(Task goal): What you return must be exactly the lines running from the one with "neck: (1094, 1018)" to the end of the data below, inclusive, and nothing more.
======== Recorded data
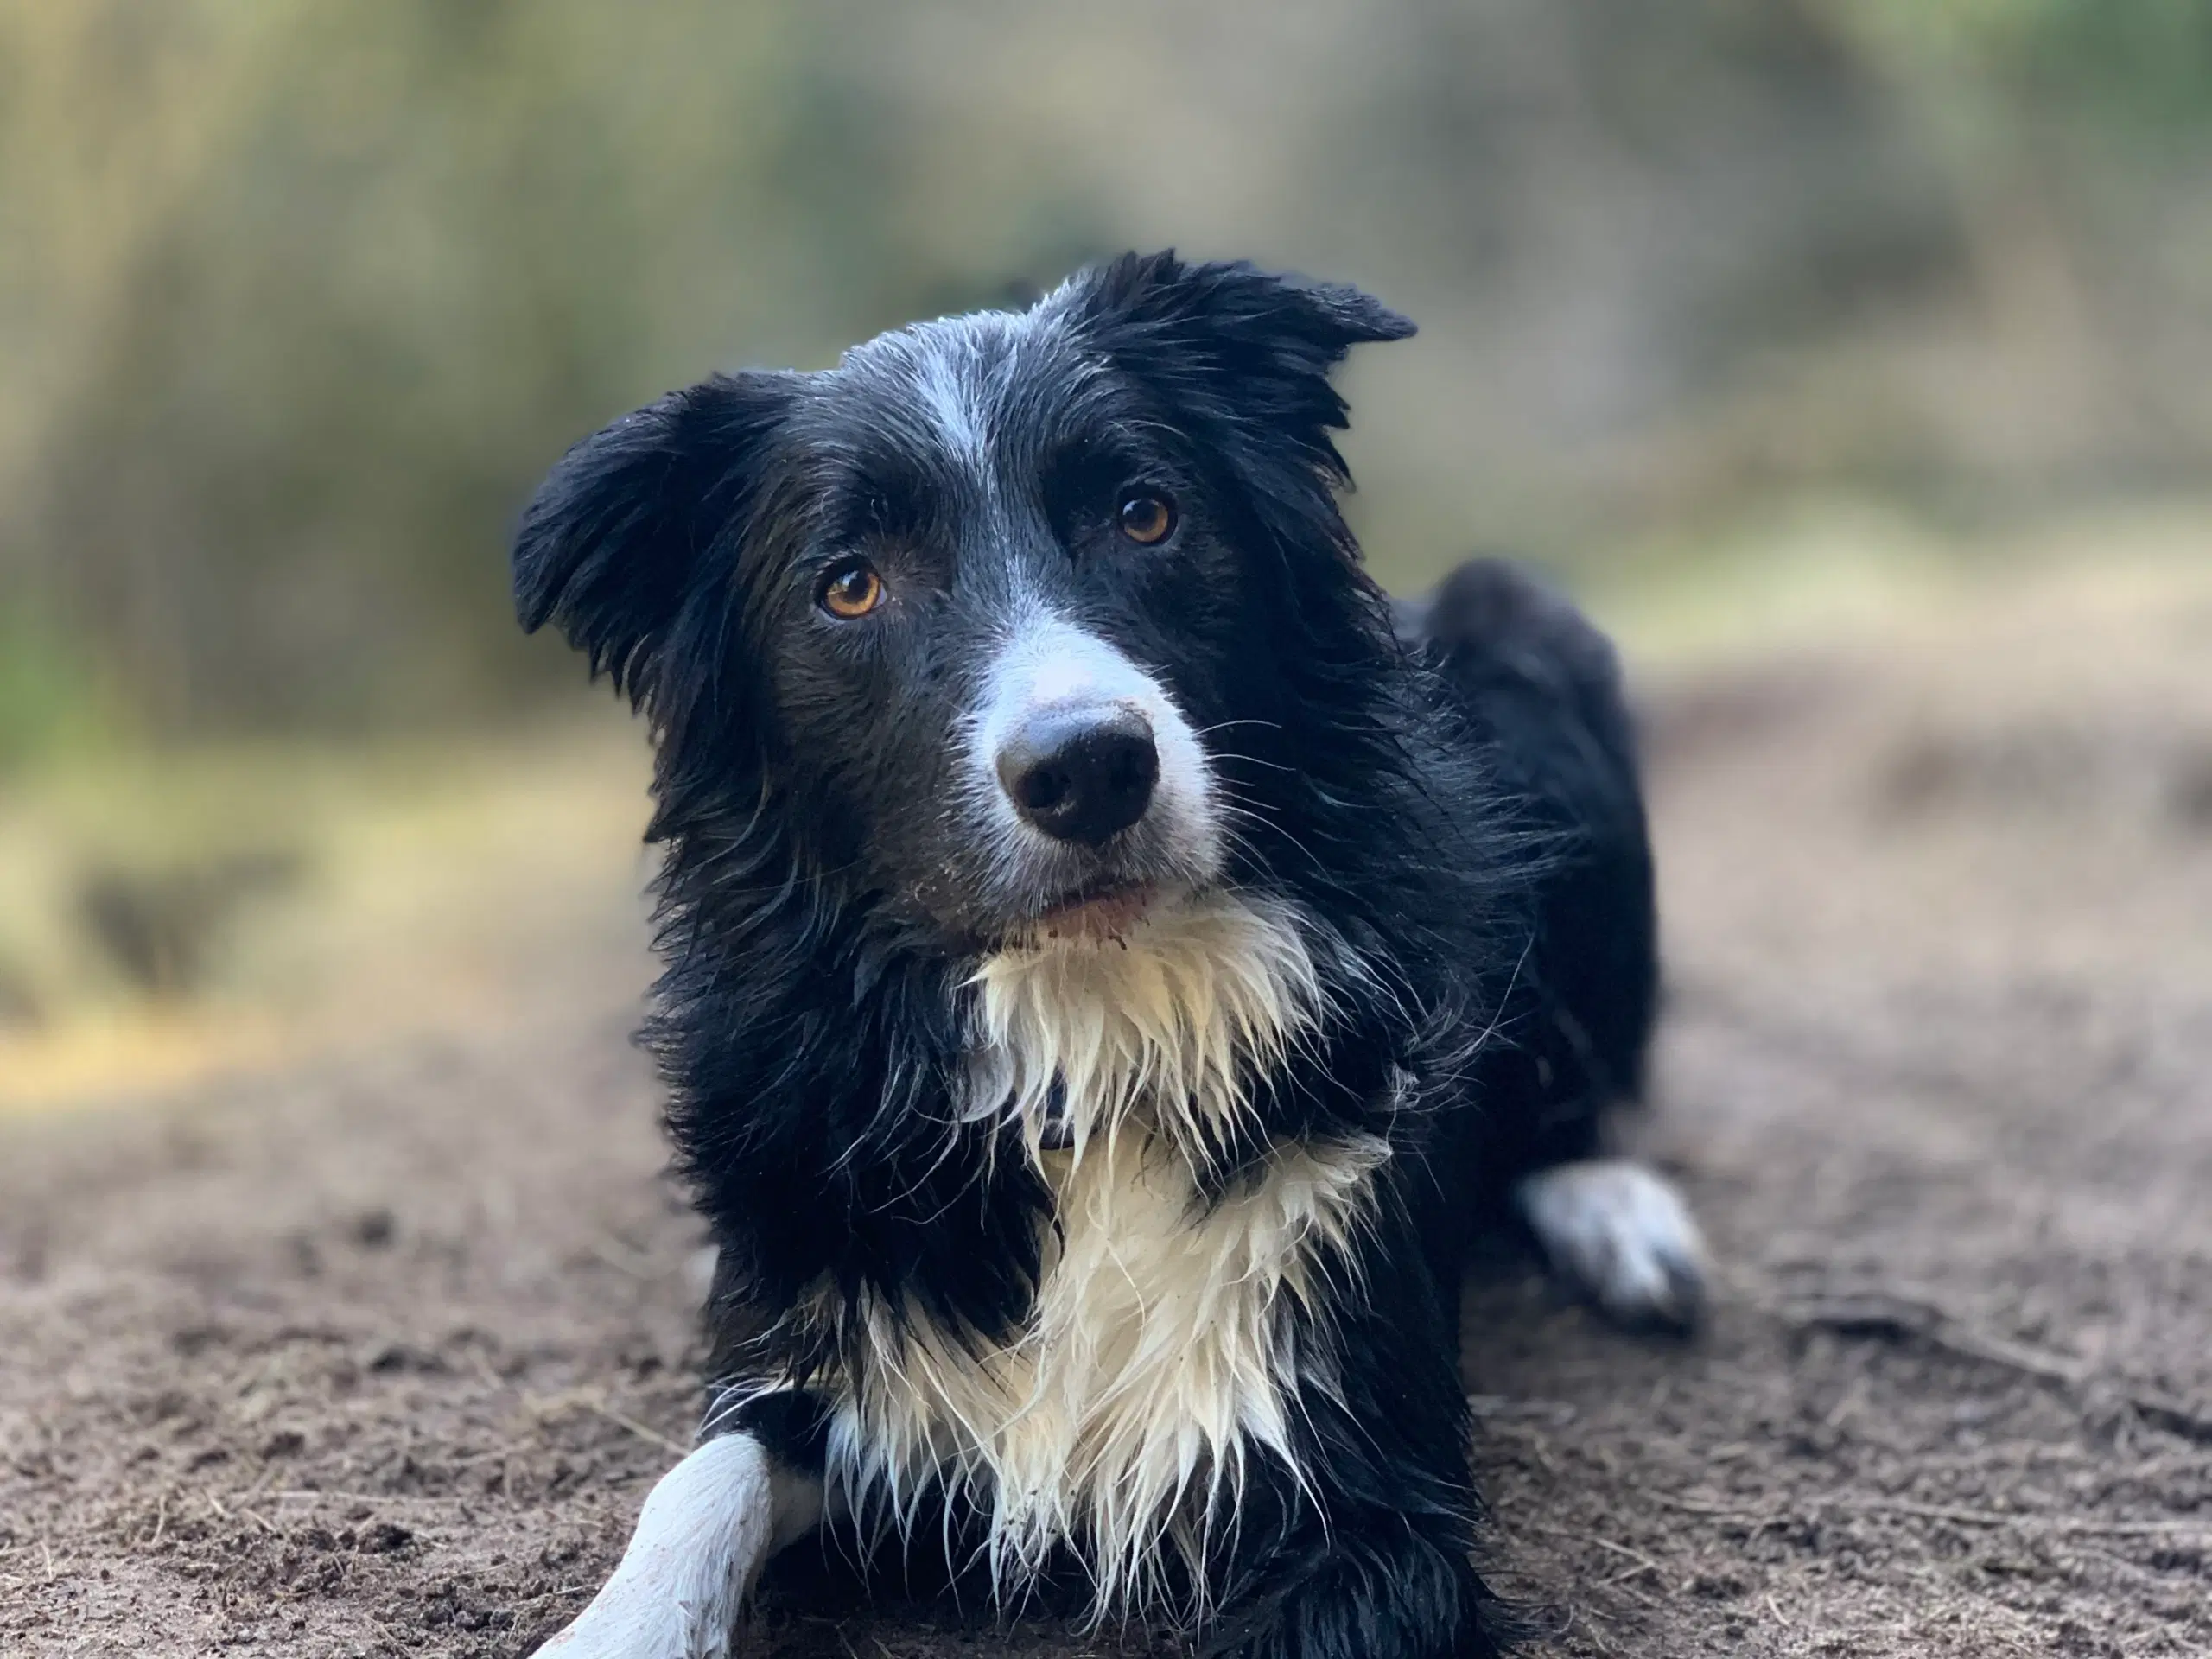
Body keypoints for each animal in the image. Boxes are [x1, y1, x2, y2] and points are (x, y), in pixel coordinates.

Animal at [518, 250, 1707, 1659]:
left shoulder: (1363, 1493)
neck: (1094, 1018)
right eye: (849, 584)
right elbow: (702, 1479)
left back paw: (1615, 1212)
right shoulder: (833, 1356)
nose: (1089, 769)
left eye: (1144, 515)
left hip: (1528, 634)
================
(Result of this task):
neck: (1094, 1018)
right eye: (849, 584)
right elbow: (702, 1479)
left back paw: (1615, 1212)
right shoulder: (833, 1356)
nose: (1089, 769)
left eye: (1144, 515)
left hip: (1528, 634)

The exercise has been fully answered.